Content starts
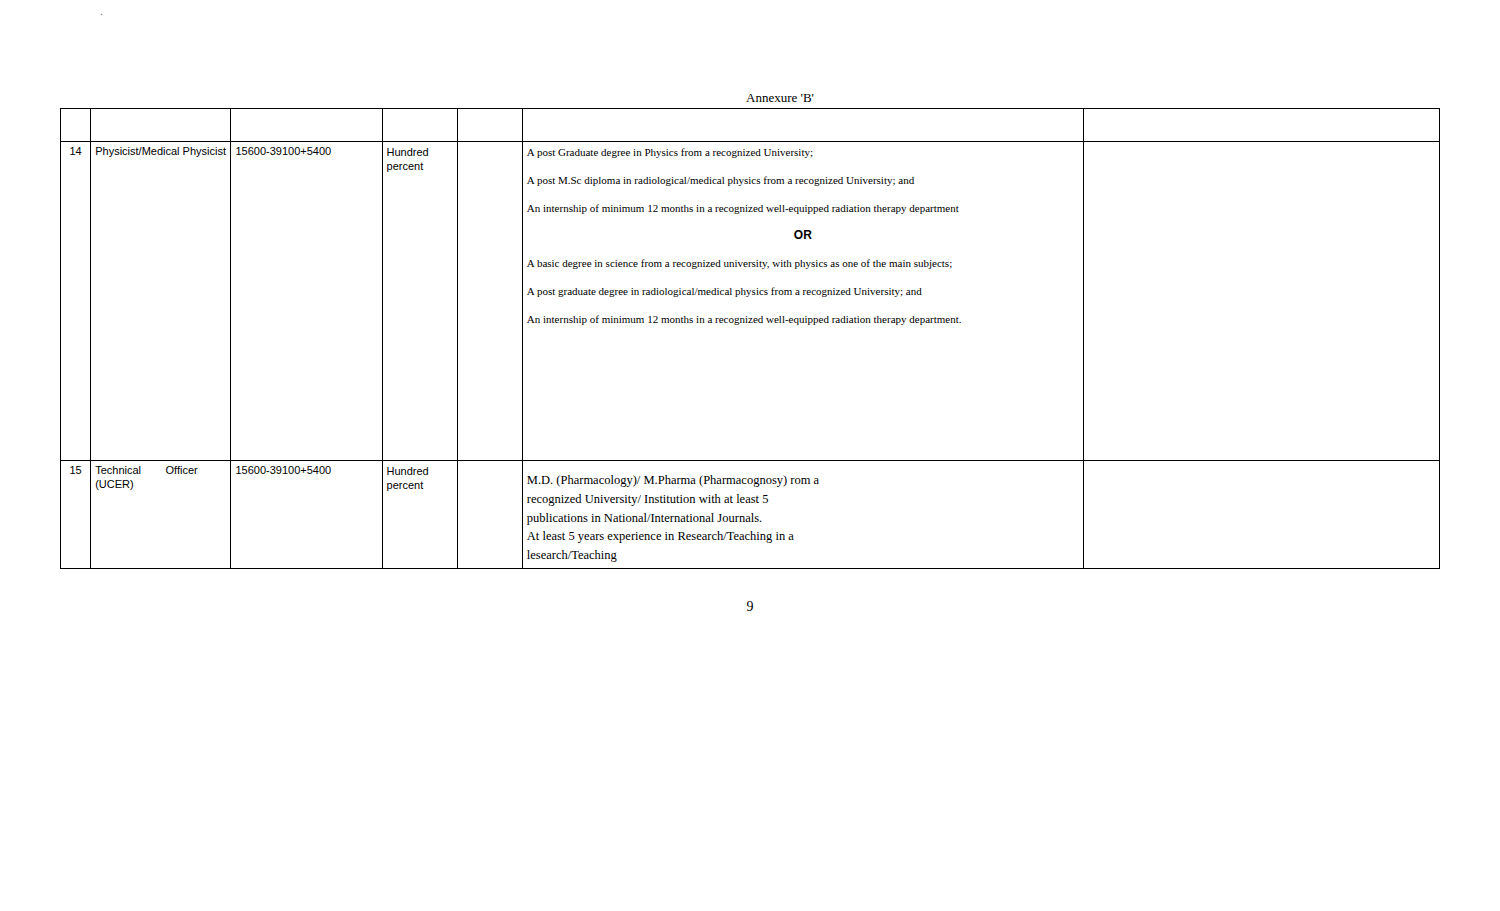.
Annexure 'B'
| 14 | Physicist/Medical Physicist | 15600-39100+5400 | Hundred percent | | A post Graduate degree in Physics from a recognized University; A post M.Sc diploma in radiological/medical physics from a recognized University; and An internship of minimum 12 months in a recognized well-equipped radiation therapy department OR A basic degree in science from a recognized university, with physics as one of the main subjects; A post graduate degree in radiological/medical physics from a recognized University; and An internship of minimum 12 months in a recognized well-equipped radiation therapy department. | |
| 15 | Technical Officer (UCER) | 15600-39100+5400 | Hundred percent | | M.D. (Pharmacology)/ M.Pharma (Pharmacognosy) rom a recognized University/ Institution with at least 5 publications in National/International Journals. At least 5 years experience in Research/Teaching in a lesearch/Teaching | |
9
Content ends
What you should do: After removing the pictures, repeat the remaining records exactly.

Exercise result:
.
Annexure 'B'
| 14 | Physicist/Medical Physicist | 15600-39100+5400 | Hundred percent | | A post Graduate degree in Physics from a recognized University; A post M.Sc diploma in radiological/medical physics from a recognized University; and An internship of minimum 12 months in a recognized well-equipped radiation therapy department OR A basic degree in science from a recognized university, with physics as one of the main subjects; A post graduate degree in radiological/medical physics from a recognized University; and An internship of minimum 12 months in a recognized well-equipped radiation therapy department. | |
| 15 | Technical Officer (UCER) | 15600-39100+5400 | Hundred percent | | M.D. (Pharmacology)/ M.Pharma (Pharmacognosy) rom a recognized University/ Institution with at least 5 publications in National/International Journals. At least 5 years experience in Research/Teaching in a lesearch/Teaching | |
9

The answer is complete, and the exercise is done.